Notice that we set the header and value in jsonData and secureJsonData, respectively. This ensures that datasource will send the header with every request to CEEMS LB and then LB will redirect the query request to correct backend. This allows a single instance of CEEMS to load balance across different clusters.

Using query label

If for any reason, the above strategy does not work for a given deployment, it is also possible to identify target clusters using query labels. However, for this strategy to work, it is needed to inject labels to Prometheus metrics. For example in the above case, using static_config we can set a custom label as follows:

- job_name: ceems                        
static_configs:
- targets:
- compute-0:9100
labels:
ceems_id: slurm-0

CEEMS LB will read value of ceems_id label and then redirects the query to the appropriate backend.

IMPORTANT

If both custom header and label ceems_id are present in the request to CEEMS LB, the query label will take the precedence.

Similarly for setting up this label on profiling data in Pyroscope, it is necessary to use external_labels config parameter for Grafana Alloy when exporting profiles to Pyroscope server. A sample config for Grafana Alloy that pushes profiling data can be as follows:

pyroscope.write "monitoring" {
endpoint {
url = "http://pyroscope:4040"
}

external_labels = {
"ceems_id" = "slurm-0",
}
}

CEEMS API Server Configuration

This is an optional config when provided will enforce access control for the backend TSDBs. A sample config file is given below:

ceems_api_server:
web:
url: http://localhost:9020
  • web.url: Address at which CEEMS API server is running. CEEMS LB will make a request to CEEMS API request to verify the ownership of the comput unit before proxying request to TSDB. All the possible configuration parameters for web can be found in Web Client Configuration Reference.

If both CEEMS API server and CEEMS LB has access to CEEMS data path, it is possible to use the ceems_api_server.db.path as well to query the DB directly instead of making an API request. This will have much lower latency and higher performance.

Clusters Configuration

Same configuration as discussed in CEEMS API Server's Cluster Configuration can be provided as an optional configuration to verify the backends configuration.

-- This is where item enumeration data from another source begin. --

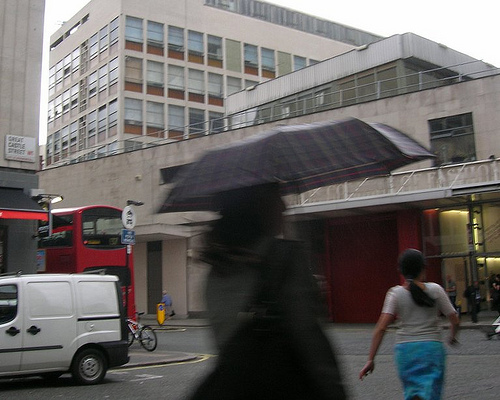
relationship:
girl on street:
[359, 248, 460, 399] [0, 316, 498, 398]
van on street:
[0, 272, 129, 383] [0, 316, 498, 398]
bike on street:
[126, 310, 159, 351] [0, 316, 498, 398]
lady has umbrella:
[201, 186, 349, 400] [156, 114, 434, 214]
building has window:
[48, 2, 387, 171] [127, 15, 145, 53]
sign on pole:
[120, 227, 136, 247] [124, 249, 130, 344]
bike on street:
[126, 310, 159, 351] [0, 363, 218, 399]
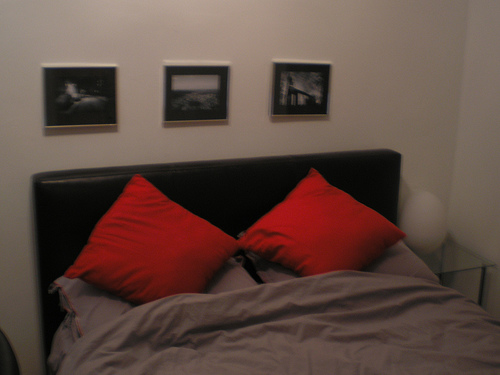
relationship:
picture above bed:
[15, 44, 340, 150] [110, 160, 495, 358]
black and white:
[119, 56, 258, 139] [182, 76, 208, 90]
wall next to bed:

This is not mandatory and if not provided, CEEMS LB will verify the backend ids by making an API request to CEEMS API server.

Example configuration files

As it is clear from above sections, there is a lot of common configuration between CEEMS API server and CEEMS LB. Thus, when it is possible, it is advised to merge two configurations in one file.

Taking one of the examples in CEEMS API server section, we can add CEEMS LB config as follows:

ceems_api_server:
data:
path: /var/lib/ceems
update_interval: 15m

admin:
users:
- adm1

web:
url: http://localhost:9020
requests_limit: 30

clusters:
- id: slurm-0
manager: slurm
updaters:
- tsdb-0
cli:
<omitted for brevity>

- id: os-0
manager: openstack
updaters:
- tsdb-1
web:
<omitted for brevity>

updaters:
- id: tsdb-0
updater: tsdb
web:
url: http://tsdb-0
extra_config:
<omitted for brevity>

- id: tsdb-1
updater: tsdb
web:
url: http://tsdb-1
extra_config:
<omitted for brevity>

ceems_lb:
strategy: resource-based
backends:
- id: slurm-0
tsdb_urls:
- http://tsdb-0
- http://tsdb-0-replica

- id: os-0
tsdb_urls:
- http://tsdb-1
- http://tsdb-1-replica

This config assumes tsdb-0 is replicating data to tsdb-0-replica, tsdb-1 to tsbd-1-replica and CEEMS API server is running on port 9020 on the same host as CEEMS LB.